Member of the National Assembly of Pakistan
- In office 1955–1958
- President: Iskander Mirza
- Prime Minister: A. K. Fazlul Huq Amiruddin Ahmad

Member of the Bengal Legislative Assembly
- In office 1937–1945
- Prime Minister: Khawaja Nazimuddin A. K. Fazlul Huq
- Succeeded by: Madar Bux
- Constituency: Rajshahi Central

Personal details
- Born: Jat Amrul, Rajshahi district, Bengal Presidency

= Moslem Ali Mollah =

East Pakistan member of parliament

Moslem Ali Mollah (মোসলেম আলী মোল্লা) was a Bengali politician, jute merchant and philanthropist. He was a member of the 1st Bengal Legislative Assembly and the 2nd National Assembly of Pakistan.

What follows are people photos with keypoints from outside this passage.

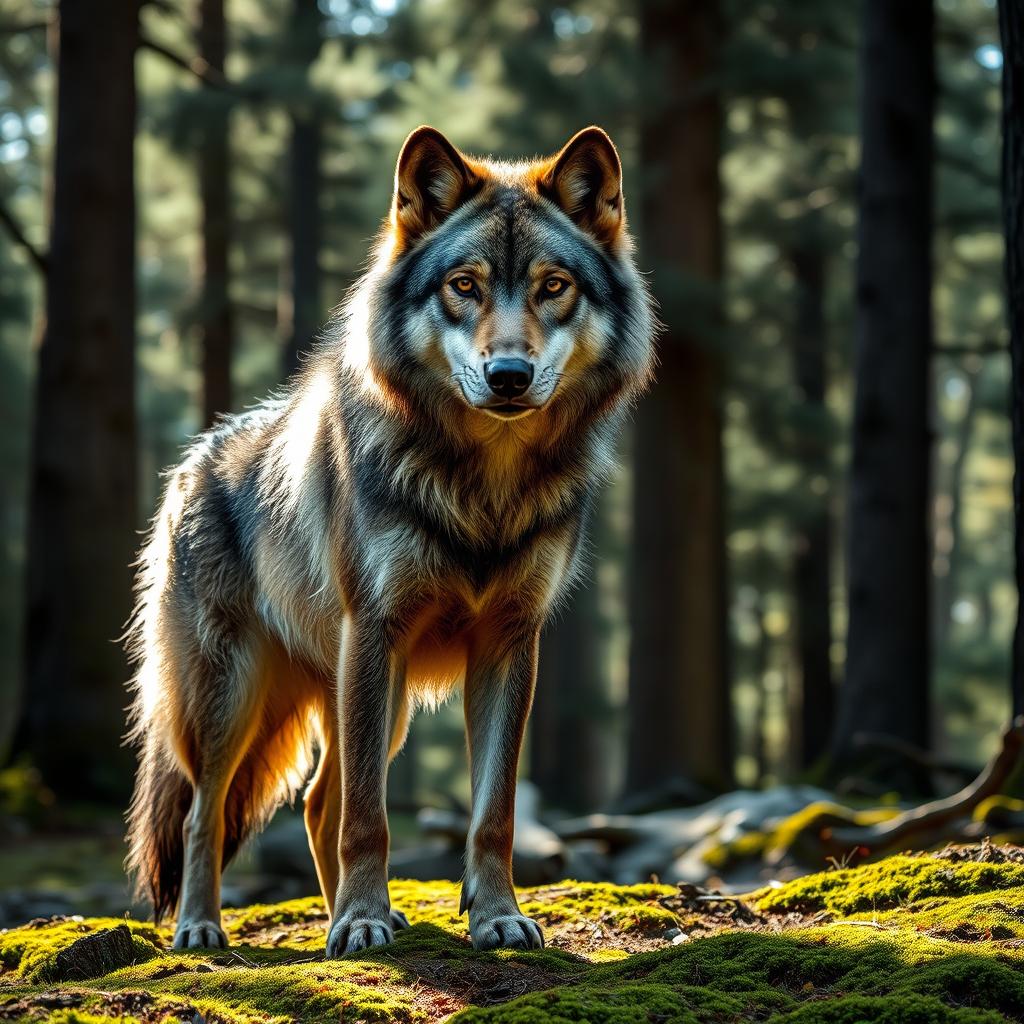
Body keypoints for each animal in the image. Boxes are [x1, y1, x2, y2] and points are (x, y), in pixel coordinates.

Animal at [125, 125, 655, 956]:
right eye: (464, 286)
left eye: (553, 286)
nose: (510, 375)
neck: (484, 489)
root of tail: (193, 461)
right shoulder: (376, 630)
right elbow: (370, 819)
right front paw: (362, 921)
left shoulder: (510, 643)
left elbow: (493, 813)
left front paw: (494, 916)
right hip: (237, 697)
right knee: (206, 812)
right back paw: (204, 928)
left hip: (378, 698)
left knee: (317, 802)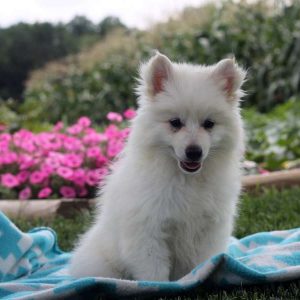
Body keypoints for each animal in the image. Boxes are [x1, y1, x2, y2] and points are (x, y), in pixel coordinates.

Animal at [69, 52, 246, 282]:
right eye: (175, 122)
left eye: (209, 124)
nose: (194, 152)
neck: (186, 179)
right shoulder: (147, 231)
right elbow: (154, 272)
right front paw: (159, 287)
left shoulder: (208, 230)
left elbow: (202, 263)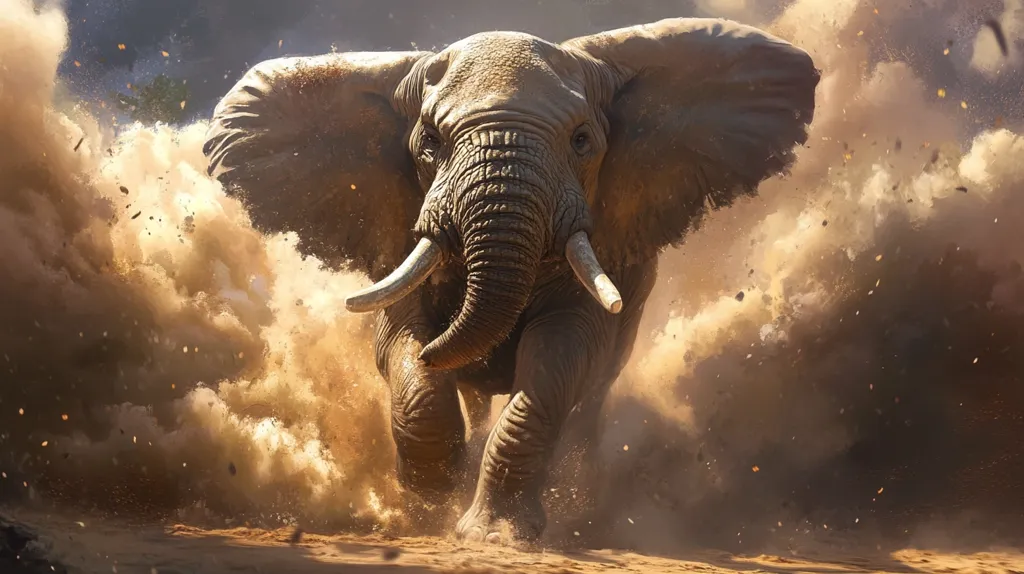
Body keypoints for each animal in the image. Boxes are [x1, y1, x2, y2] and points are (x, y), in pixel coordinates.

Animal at [203, 17, 819, 543]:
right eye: (429, 143)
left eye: (581, 141)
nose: (442, 351)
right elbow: (400, 342)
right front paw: (429, 506)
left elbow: (563, 353)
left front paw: (493, 534)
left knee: (592, 392)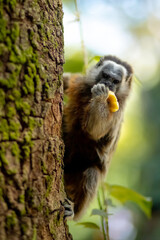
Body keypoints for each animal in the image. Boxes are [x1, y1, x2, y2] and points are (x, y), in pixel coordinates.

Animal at [62, 55, 133, 220]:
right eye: (105, 76)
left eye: (115, 81)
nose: (107, 84)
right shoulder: (77, 82)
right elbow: (66, 80)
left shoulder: (116, 112)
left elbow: (94, 130)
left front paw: (101, 96)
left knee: (91, 174)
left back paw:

Mollah contributed greatly to the independence movement against the British Raj.

==Early life and family==
Mollah was born into the Mollah clan of Jat Amrul in Atraighat (now Ahsanganj), a Bengali family of Muslim jotedars based in Atrai, Naogaon. He was the son of Haji Aman Ullah Mollah. Mollah was the younger brother of zamindar-philanthropist Ahsan Ullah Mollah, a jute merchant who served as a representative of the Rally Brothers Company and as a member of the Bengal Legislative Council.

==Career==
Mollah was one of the leaders of the Non-cooperation movement and Khilafat Movement across Naogaon subdivision. He donated 10,000 rupees to Mahatma Gandhi. Mollah was a founding member of the Rajshahi Muslim Society. He was the president of the Atraighat Union Board, later renamed to Ahsanganj after his elder brother.

Mollah won a seat at the Rajshahi Central constituency at the Bengal Legislative Assembly following the 1937 elections. He was a Member of the 2nd National Assembly of Pakistan from 1955 to 1958.